Riverside Press-Enterprise: Beware the push for online gambling
December 31, 2011 Riverside Press-Enterprise
Californians should view the upcoming debate over online gambling with no misconceptions: The issue is about private profits, not public policy. Nor is the matter clear cut, as legislators need to settle a series of thorny questions before the state makes any decision. And no one should think that Internet gambling will rescue state finances.
A late push this year to legalize online gambling within California stalled, but the issue is already on the legislative radar for the next session. A coalition of casino tribes and card clubs wants the state to make online poker legal. Sen. Harry Reid, D.-Nev., would legalize online gambling nationally.
But Californians should be under no illusion that the push for online betting serves some public interest. The driving force is the desire by various private players to grab a share of what they see as a potentially lucrative market.
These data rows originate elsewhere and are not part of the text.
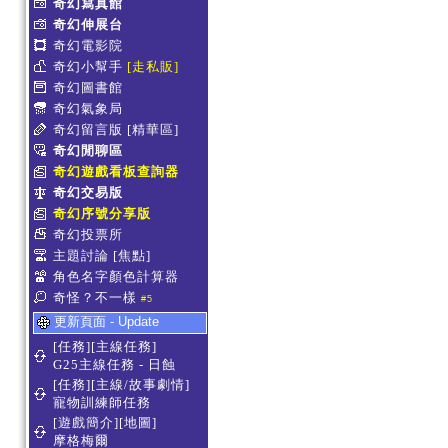
奇幻寫真館
奇幻伸展台
奇幻電影院
奇幻小幫手
[走私販]
奇幻圖書館
奇幻氣象局
奇幻留言版
[精華區]
奇幻閒聊區
奇幻遊戲看板查詢器
奇幻交易版
奇幻序號分享版
奇幻投票所
主題討論
[焦點]
角色名字顏色計算器
奇怪？不一樣
#5
更新頁面 - Update
[任務][主線任務]
G25主線任務 - 日蝕
[任務][主線/故事劇情]
寵物訓練師任務
[遊戲簡介][地圖]
摩格梅爾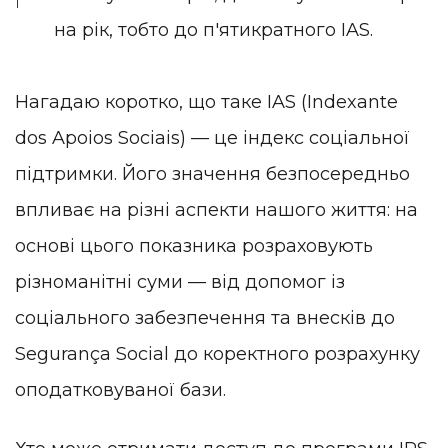
на рік, тобто до п'ятикратного IAS.
Нагадаю коротко, що таке IAS (Indexante
dos Apoios Sociais) — це індекс соціальної
підтримки. Його значення безпосередньо
впливає на різні аспекти нашого життя: на
основі цього показника розраховують
різноманітні суми — від допомог із
соціального забезпечення та внесків до
Segurança Social до коректного розрахунку
оподатковуваної бази.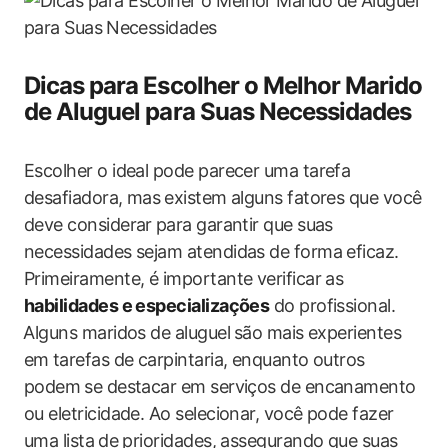
Dicas para‌ Escolher ‍o Melhor Marido
de Aluguel para Suas Necessidades
Escolher ‍o ideal ​pode parecer uma tarefa⁤
desafiadora, mas⁢ existem alguns ‍fatores que você
deve considerar⁢ para garantir que suas
necessidades sejam atendidas de forma eficaz.
Primeiramente, é importante verificar as
habilidades e especializações
do profissional.
⁢Alguns​ maridos de‍ aluguel⁢ são mais experientes
em ⁢tarefas de carpintaria, ‌enquanto‌ outros
‍podem ⁢se destacar em serviços de encanamento
ou eletricidade. Ao selecionar, ‍você pode ‌fazer
uma lista ⁣de prioridades, assegurando que suas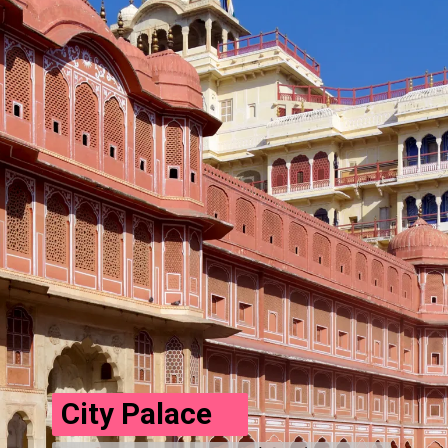
City Palace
California gambling interests want the state to act before the federal government does. California tribes fear a national bill would give Nevada's well-established gambling industry a competitive advantage that would threaten tribal casino profits. Some California tribes are leading the charge to move gambling to the Internet, while other tribes oppose that step. And card clubs and horse racing tracks want a piece of any online business, as well.
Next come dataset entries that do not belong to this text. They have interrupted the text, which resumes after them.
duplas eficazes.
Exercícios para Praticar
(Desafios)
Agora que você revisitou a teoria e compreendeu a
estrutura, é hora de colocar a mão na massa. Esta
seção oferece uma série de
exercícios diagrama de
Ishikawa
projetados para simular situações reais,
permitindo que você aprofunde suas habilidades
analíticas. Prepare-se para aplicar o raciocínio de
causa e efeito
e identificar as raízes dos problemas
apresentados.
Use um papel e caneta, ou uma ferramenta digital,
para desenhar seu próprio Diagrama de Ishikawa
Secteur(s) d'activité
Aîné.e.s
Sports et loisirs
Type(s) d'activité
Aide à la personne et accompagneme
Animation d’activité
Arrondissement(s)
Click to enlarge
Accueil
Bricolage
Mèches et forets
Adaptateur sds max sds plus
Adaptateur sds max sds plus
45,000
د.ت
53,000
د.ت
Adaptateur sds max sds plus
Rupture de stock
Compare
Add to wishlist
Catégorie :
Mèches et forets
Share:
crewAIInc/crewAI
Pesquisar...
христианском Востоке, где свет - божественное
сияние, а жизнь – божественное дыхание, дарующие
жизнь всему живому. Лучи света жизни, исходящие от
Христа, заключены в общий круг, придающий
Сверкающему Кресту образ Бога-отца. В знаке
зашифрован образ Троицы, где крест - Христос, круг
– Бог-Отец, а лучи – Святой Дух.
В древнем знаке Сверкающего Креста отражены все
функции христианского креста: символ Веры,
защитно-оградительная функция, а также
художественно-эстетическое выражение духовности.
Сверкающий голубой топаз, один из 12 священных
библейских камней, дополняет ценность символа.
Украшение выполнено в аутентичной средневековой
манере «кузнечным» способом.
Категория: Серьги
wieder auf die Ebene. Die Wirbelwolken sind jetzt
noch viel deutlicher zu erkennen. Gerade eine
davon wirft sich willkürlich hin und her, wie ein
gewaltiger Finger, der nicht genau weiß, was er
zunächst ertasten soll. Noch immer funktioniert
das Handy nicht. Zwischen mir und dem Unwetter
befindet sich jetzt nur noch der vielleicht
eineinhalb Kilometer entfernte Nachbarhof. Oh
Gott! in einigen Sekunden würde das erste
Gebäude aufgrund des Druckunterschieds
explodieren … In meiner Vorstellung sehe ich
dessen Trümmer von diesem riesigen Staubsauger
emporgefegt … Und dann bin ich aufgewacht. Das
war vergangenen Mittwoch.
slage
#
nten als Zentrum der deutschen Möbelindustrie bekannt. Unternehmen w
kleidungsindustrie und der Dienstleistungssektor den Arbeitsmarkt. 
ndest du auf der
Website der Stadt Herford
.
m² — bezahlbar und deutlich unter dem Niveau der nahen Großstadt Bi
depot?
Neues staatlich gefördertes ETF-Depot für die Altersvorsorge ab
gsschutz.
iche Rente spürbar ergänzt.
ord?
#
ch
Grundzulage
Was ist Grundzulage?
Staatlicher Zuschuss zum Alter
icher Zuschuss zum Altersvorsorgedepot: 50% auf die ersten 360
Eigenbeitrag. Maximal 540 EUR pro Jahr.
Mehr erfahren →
Californians should also not overlook the many tough issues the Legislature needs to resolve before anyone can legally wager from a home computer. The state needs to clarify whether federal law even permits the state to take this step. A 2006 federal law banned gambling over the Internet, but may allow states to permit online gambling within their borders — or may not. Simply assuming the state would not violate federal law is risky, at best.
Legislators would also need to determine whether approving online gambling would violate existing tribal compacts, as some tribes contend. Abrogating those compacts would cost the state revenue it now gets from tribal casinos — about $263 million to the state's general fund this fiscal year. Legislators would need to decide what games to allow on the Internet, as some factions want to authorize more than just poker. And then there is the question of who among the many different interests gets the rights to run online games and reap the profits.
Nor is gambling a fix for the state's economic woes. Politicians play up the possibility of new revenue when addressing online gambling, but the reality rarely matches the rhetoric. Lottery proponents sold the state lottery to voters in 1984 as a windfall for education, but the lottery provides only about 1.5 cents of every education dollar. Gov. Arnold Schwarzenegger in 2007 said new tribal gambling compacts he negotiated would bring in an extra $500 million a year to state coffers — but the actual income never reached that level. Any potential revenue is a side benefit, not a justification for authorizing online gambling.
Internet gambling is likely inevitable at some point. But legislators should ensure that the state's approach carefully considers all the consequences, and is not merely a rush to help wealthy special interests reap larger profits.